#### YOUR TASK:
Pictures are to be left out, and every entry repeated exactly.

#### DATA TO USE:

- Opening Delimiter -

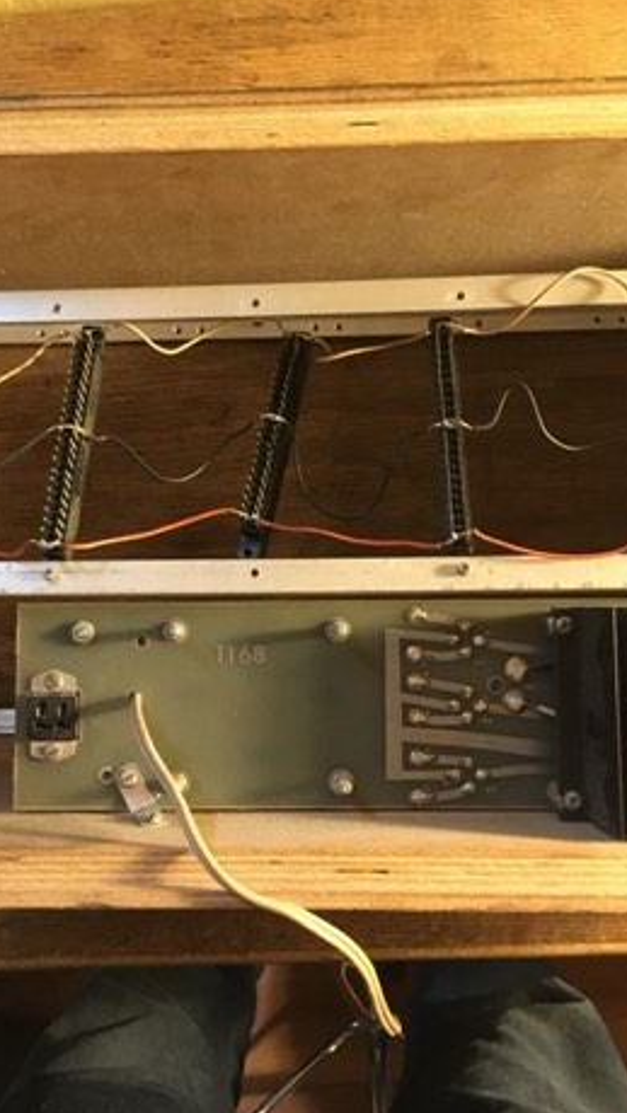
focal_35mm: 33
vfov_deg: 59.5
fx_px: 975
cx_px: 228
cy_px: 542
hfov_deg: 35.4
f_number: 2.2
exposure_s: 1/15
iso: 250
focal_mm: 4.15
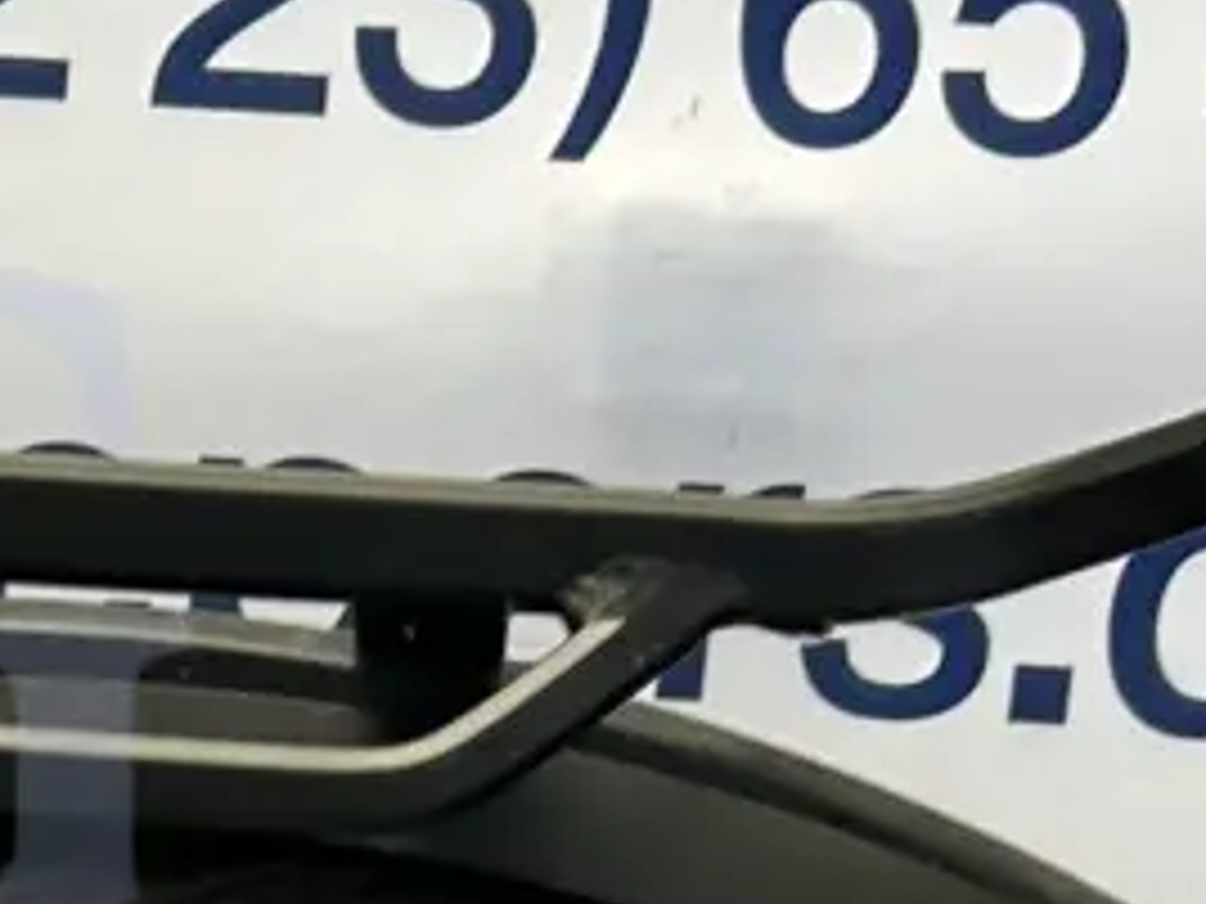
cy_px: 2856
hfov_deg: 10.4
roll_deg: -4.3
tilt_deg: -25.5
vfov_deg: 7.0
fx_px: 6480
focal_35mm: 186
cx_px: -454
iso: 40
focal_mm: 5.7
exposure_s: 1/154
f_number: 1.5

- Closing Delimiter -

#### EXERCISE RESPONSE:
focal_35mm: 33
vfov_deg: 59.5
fx_px: 975
cx_px: 228
cy_px: 542
hfov_deg: 35.4
f_number: 2.2
exposure_s: 1/15
iso: 250
focal_mm: 4.15
cy_px: 2856
hfov_deg: 10.4
roll_deg: -4.3
tilt_deg: -25.5
vfov_deg: 7.0
fx_px: 6480
focal_35mm: 186
cx_px: -454
iso: 40
focal_mm: 5.7
exposure_s: 1/154
f_number: 1.5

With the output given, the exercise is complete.